For the first time ever, the extensive 1880s-era correspondence between Helen Keller, her teacher Anne Sullivan and Sullivan’s mentor at Perkins School for the Blind, Michael Anagnos, are available online. An unusual collaboration between the American Antiquarian Society and Perkins (www.perkinsarchives.org) harnesses the power of social media to create a revealing new online exhibit that unites previously separate collections in a single online showcase:www.flickr.com/photos/perkinsarchive/collections/72157629303816171. The announcement is timely, since October is both World Blindness Awareness Month and American Archives Month.
The story of how Anne Sullivan unlocked Helen Keller’s brilliant intellect is well documented in literature, such as William Gibson’s Tony and Oscar winning work, The Miracle Worker. Yet these letters provide even deeper and more detailed insights to historians, writers, educators and all who are fascinated by Keller, one of the most admired and beloved figures of the 20th century. The digital archives allow viewing anytime from anywhere without handling the primary documents, thus preserving the fragile and valuable letters. The digital scans are clear and vivid, and the online collections also give researchers transcribed text. Betsy McGinnity, director of Perkins Training and Educational Resources Program, says, “Combining the AAS and Perkins archives helps put each individual letter in context. And the transcriptions can be accessed using computer screen readers – a real boon for users who are visually impaired.”

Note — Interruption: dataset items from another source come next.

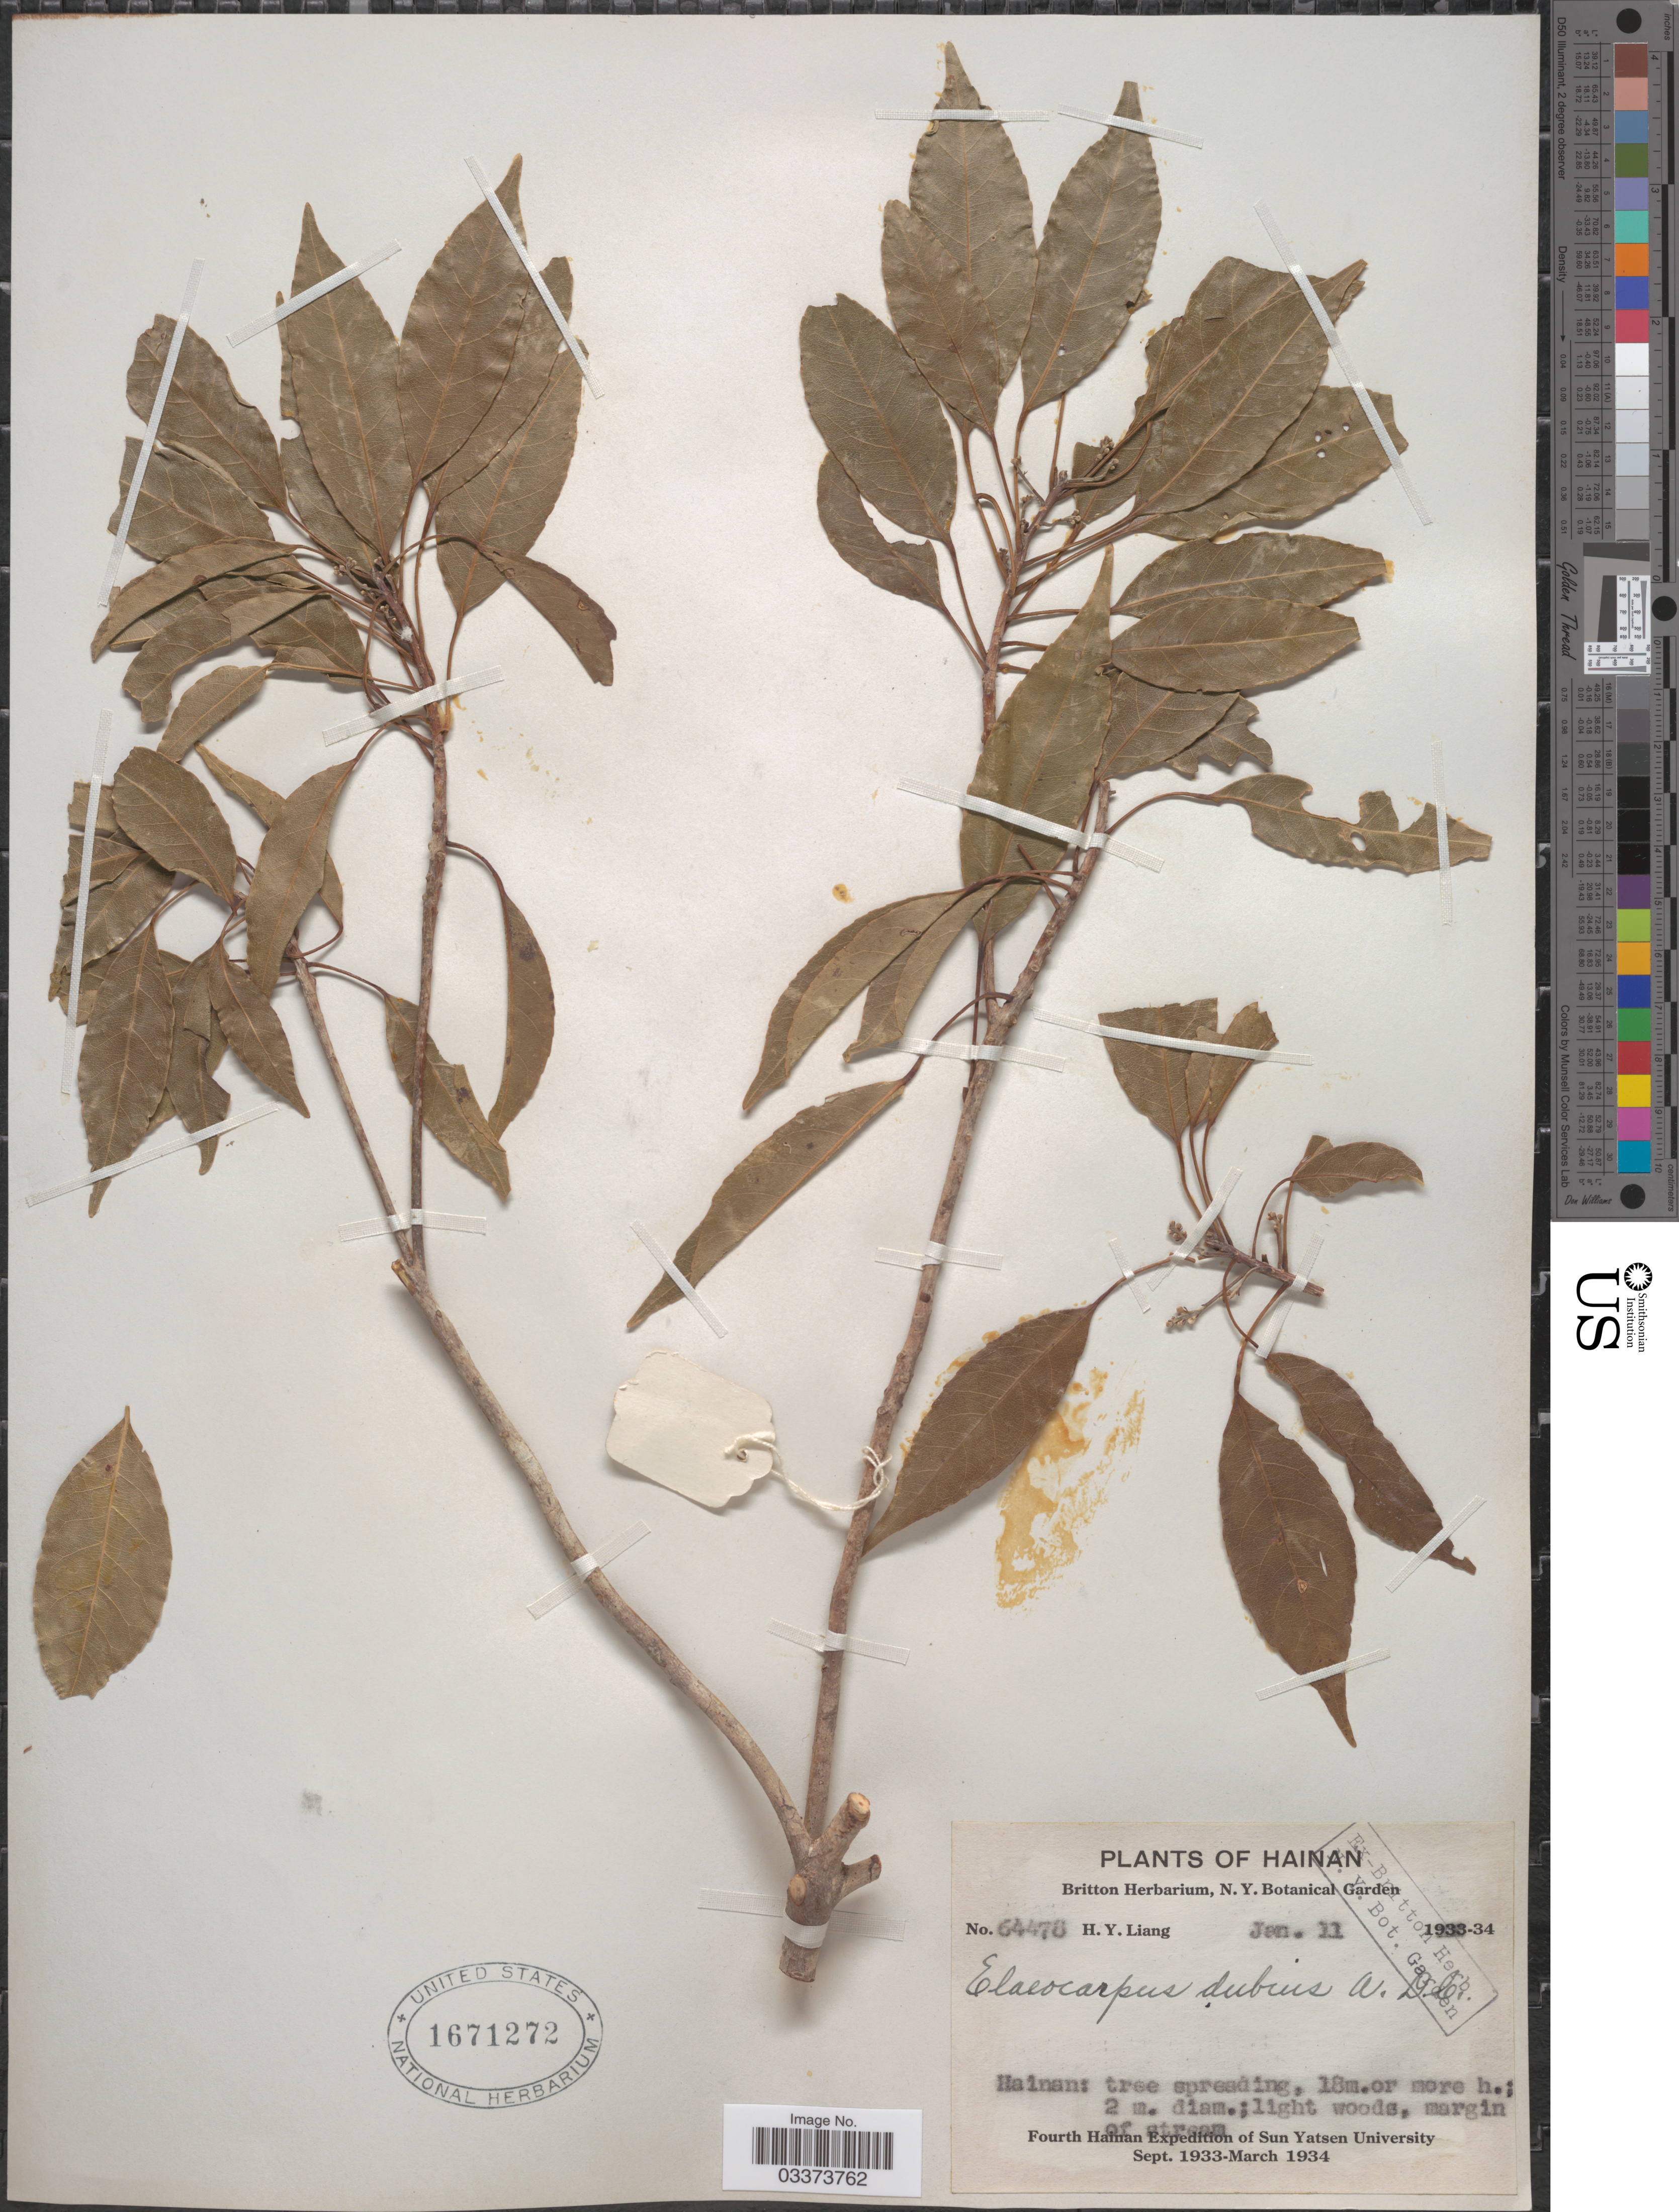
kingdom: Plantae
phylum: Tracheophyta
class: Magnoliopsida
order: Oxalidales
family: Elaeocarpaceae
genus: Elaeocarpus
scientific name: Elaeocarpus dubius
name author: DC.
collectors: H. Y. Liang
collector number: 64478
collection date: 1934-01-11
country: China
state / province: Hainan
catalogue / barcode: US 1671272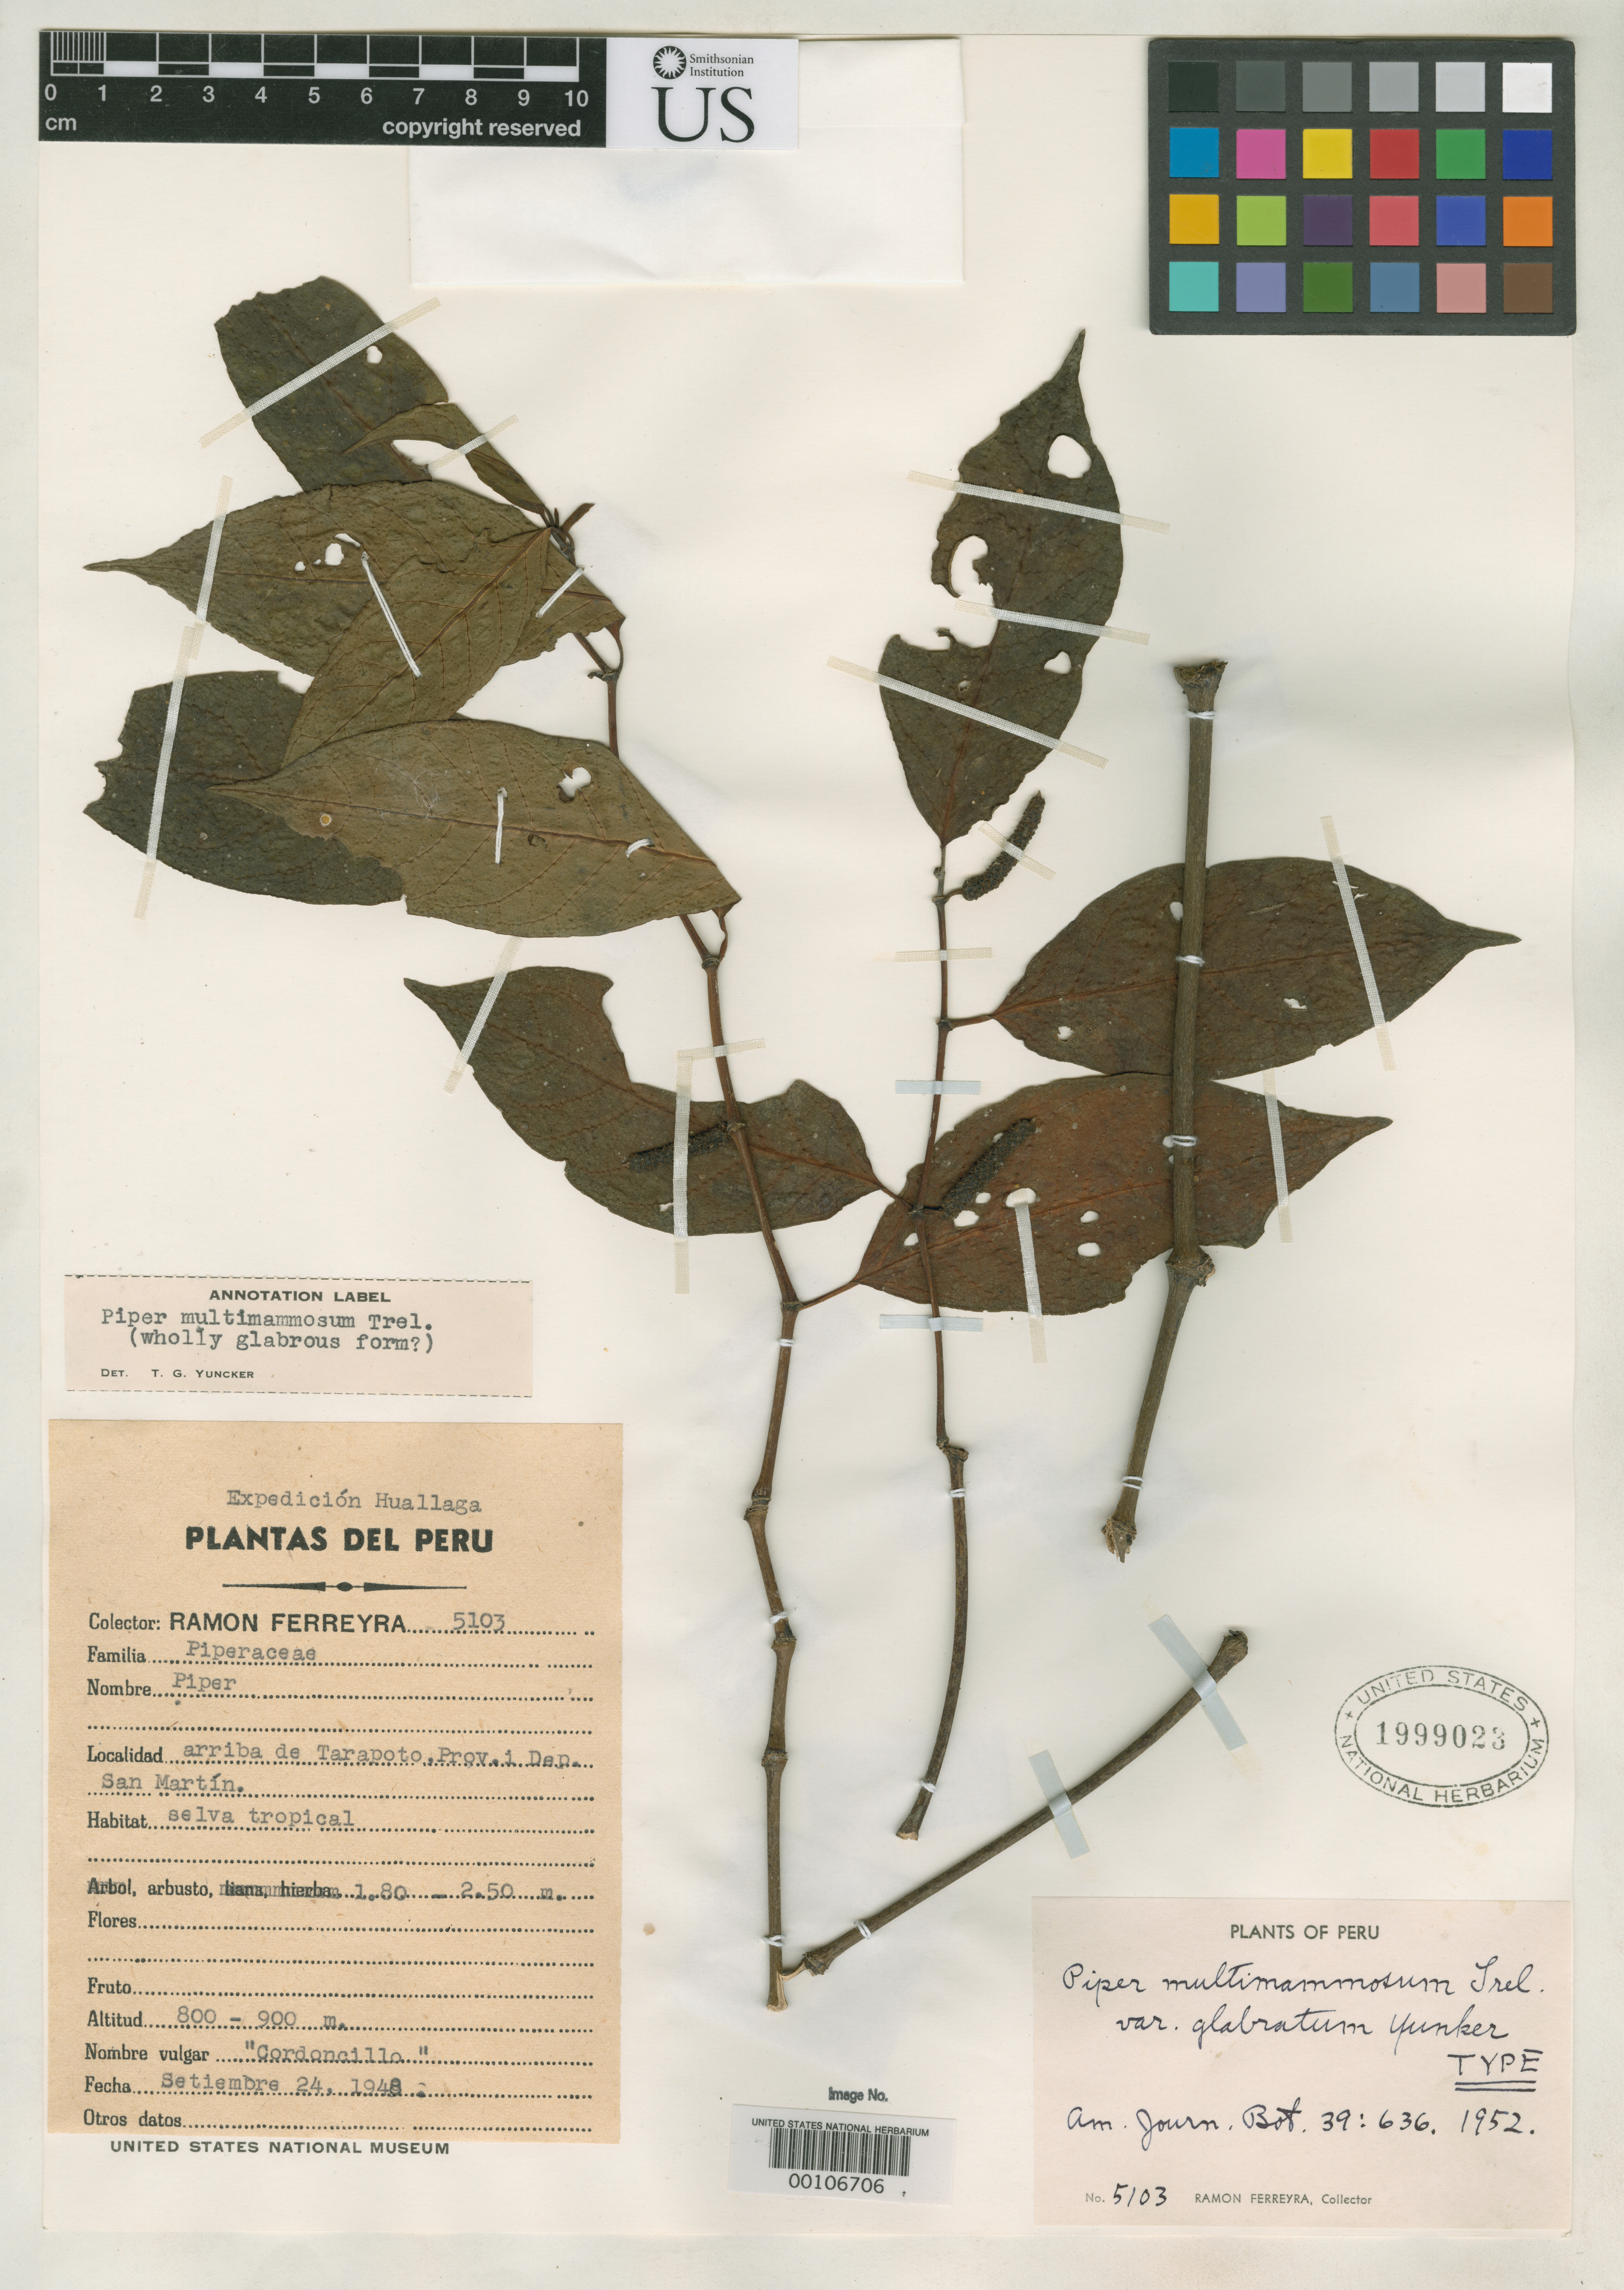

Thanks to a National Endowment for the Humanities grant, Perkins will digitize selected 19thcentury materials in its archives, such as the 1886-1895 correspondence between Perkins second director, Michael Anagnos, and Helen Keller’s parents, as well as a series of missives between Anagnos and Sullivan, all of which illuminate Keller’s early education. Also included in this collection are some of the earliest letters written by Helen Keller herself, when she was between the ages of 8 and 11 years old. Her letters to Anagnos show the great bond of affection between the two. Written in Helen’s own hand, these astonishing letters display the child’s exceptional intelligence. One is even written in French. They demonstrate her playful sense of humor, as well as her curious and eager mind.
Sullivan’s letters to Anagnos outline her challenges, her triumphs, and her joy at Helen’s rapid progress. In her first letter written March 13, 1887, less than two weeks after the novice tutor arrived at the Kellers’ Alabama home, Sullivan writes of the child, “I find considerable trouble in controlling her.” Not long after that, however, she bursts with enthusiasm, writing, “Never did a teacher have more reason to be proud of a pupil. A sweeter or brighter child it would be impossible to find…”The evidence of wisdom gained by human struggle in the collected correspondence is both instructive and inspirational. Later in life, Keller wrote, “Usefulness, I believe, is the highest joy…” How fitting that others can now use and learn from these documents from her childhood.
By joining forces to create this online archive, AAS and Perkins achieve many shared goals, proving the adage that the whole is greater than the sum of its parts. As David McCullough says in an AAS video, “One of the lessons of history is that very little of consequence is accomplished alone.”